Behind The Paper - Widefield Acoustics Heuristic
In April 2025, after two years of persistent effort and many failed attempts, I finally had a working proof: it was possible to record ultrasounds on a microcontroller. The first prototype of BATSY4-Pro, a multichannel bat recorder built on a Teensy 4.1, was alive. This was no small feat—I had struggled for two years to implement I2S audio at 192 kHz. There was no successful example of multichannel ultrasound recording on an MCU in the open-source world, and almost everyone told me it was probably not possible.
With this breakthrough, I could finally build lightweight microphone arrays and deploy them in the field for behavioural studies. But one question lingered: how accurate are these localisations, anyway? With my earlier 4-channel array, I used the data mainly to support my responsivity framework. Localisation accuracy was never the focus—I used the standard approach of discarding improbable data points and assuming the rest were “good enough.” There was no easy way to cross-check.
Then came the flip in thinking: instead of calculating accuracy after building an array, why not predict accuracy before building it? Wouldn’t it be better to know what a configuration can deliver before investing time and effort?
Read the Article: Widefield acoustics heuristic: advancing microphone array design for accurate spatial tracking of echolocating bats
The project idea was born. To my surprise, I already had most of the building blocks in place. Years of tinkering with synthetic signals, wave propagation, and acoustic simulations—often just weekend boredom projects—suddenly made sense.
There is no such thing as useless curiosity.
The premise was simple: generate a bat call, calculate its travel time to each microphone (including attenuation), reconstruct the received signals with precise delays, and run a localisation algorithm to estimate the source. Compare the estimate with the true source position, and repeat the process systematically across 3D space. The result? Accuracy maps showing where localisation would be reliable. Change the geometry, repeat the tests, and you have a toolkit to design arrays based on desired accuracy rather than trial and error.

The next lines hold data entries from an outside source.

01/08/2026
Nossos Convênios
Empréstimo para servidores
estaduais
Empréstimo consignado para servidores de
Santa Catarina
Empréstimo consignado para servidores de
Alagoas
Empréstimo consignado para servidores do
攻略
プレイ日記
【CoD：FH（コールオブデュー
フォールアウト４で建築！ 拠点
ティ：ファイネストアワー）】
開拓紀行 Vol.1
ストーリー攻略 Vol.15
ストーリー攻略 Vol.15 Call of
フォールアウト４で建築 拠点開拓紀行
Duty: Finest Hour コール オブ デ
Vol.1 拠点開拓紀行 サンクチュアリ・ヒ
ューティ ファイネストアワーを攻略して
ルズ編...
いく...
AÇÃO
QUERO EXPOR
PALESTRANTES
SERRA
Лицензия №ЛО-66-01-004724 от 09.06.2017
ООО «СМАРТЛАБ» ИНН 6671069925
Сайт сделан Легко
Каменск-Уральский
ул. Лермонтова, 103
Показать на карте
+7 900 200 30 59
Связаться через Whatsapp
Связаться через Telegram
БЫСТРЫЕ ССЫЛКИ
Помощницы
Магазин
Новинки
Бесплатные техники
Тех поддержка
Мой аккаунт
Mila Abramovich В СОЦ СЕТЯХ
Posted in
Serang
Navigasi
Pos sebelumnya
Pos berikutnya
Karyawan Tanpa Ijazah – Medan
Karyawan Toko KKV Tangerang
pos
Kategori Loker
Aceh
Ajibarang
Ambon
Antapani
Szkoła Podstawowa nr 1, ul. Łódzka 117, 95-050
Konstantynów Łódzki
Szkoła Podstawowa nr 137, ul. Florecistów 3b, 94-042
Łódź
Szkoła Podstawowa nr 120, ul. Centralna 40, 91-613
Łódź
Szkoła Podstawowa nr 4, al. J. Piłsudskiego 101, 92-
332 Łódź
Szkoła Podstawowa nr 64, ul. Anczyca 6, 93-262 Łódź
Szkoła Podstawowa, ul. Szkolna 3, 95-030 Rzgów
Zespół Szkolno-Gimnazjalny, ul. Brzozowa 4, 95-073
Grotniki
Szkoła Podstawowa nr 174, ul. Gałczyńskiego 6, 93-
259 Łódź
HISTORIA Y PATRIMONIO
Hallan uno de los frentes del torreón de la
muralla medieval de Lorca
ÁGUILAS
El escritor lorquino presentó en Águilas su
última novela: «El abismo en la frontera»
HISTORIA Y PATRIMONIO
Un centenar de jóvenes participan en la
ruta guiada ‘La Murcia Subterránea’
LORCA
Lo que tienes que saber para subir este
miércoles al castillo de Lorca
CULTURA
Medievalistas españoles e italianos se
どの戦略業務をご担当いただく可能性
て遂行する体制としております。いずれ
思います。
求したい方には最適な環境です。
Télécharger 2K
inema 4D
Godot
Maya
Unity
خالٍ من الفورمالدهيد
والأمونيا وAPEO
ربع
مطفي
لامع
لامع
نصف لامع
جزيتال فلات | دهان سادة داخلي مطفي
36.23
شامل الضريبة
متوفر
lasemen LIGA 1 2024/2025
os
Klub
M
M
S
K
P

At first, I dismissed the idea as too trivial. Surely this is just another GitHub repo no one will notice, I thought. That doubt—the belief that simple solutions must be worthless—is something I fight in every project. When a problem is solved and the solution is obvious, it feels like looking through a clear glass: anyone could have seen it! But I kept digging.
I realised this could matter for field research. Building and deploying arrays is already difficult. Without a way to evaluate localisation accuracy, why even bother recording multichannel data? This felt worth pursuing.
By mid-May, I was nearly finished with my doctoral thesis, ready to submit in a few weeks. It was the perfect moment to dive into something new. Summer was around the corner, BATSY work was in full swing, and within weeks the code matured into the Array WAH toolkit. The first draft went online as a preprint on bioRxiv.
The response surprised me. People were interested. Engagement was better than I expected. Within weeks, I received more than 25 journal invitations—almost all of them predatory, of course, but flattering nonetheless. Despite the noise, I saw enough value in the work to submit it properly.
BMC Ecology and Evolution turned out to be the right home. The first reviews were encouraging, with constructive feedback that pushed me to expand the toolkit to include CF call types and explore the sources of localisation error more thoroughly. The revision improved the scope and clarity.
The editorial and production teams were efficient and supportive. The paper was accepted, the code was updated with the manuscript, and soon it was out in the world.
Today, a few hundred readers have already accessed the paper, and the codebase has been downloaded and tested by others. It feels good knowing that something I built might actually be useful.
So, what’s next? I have several projects underway, but one idea excites me: turning the Array WAH concept around once more—what if we could generate an array geometry given a required accuracy map? That sounds like the perfect challenge for the coming winter months.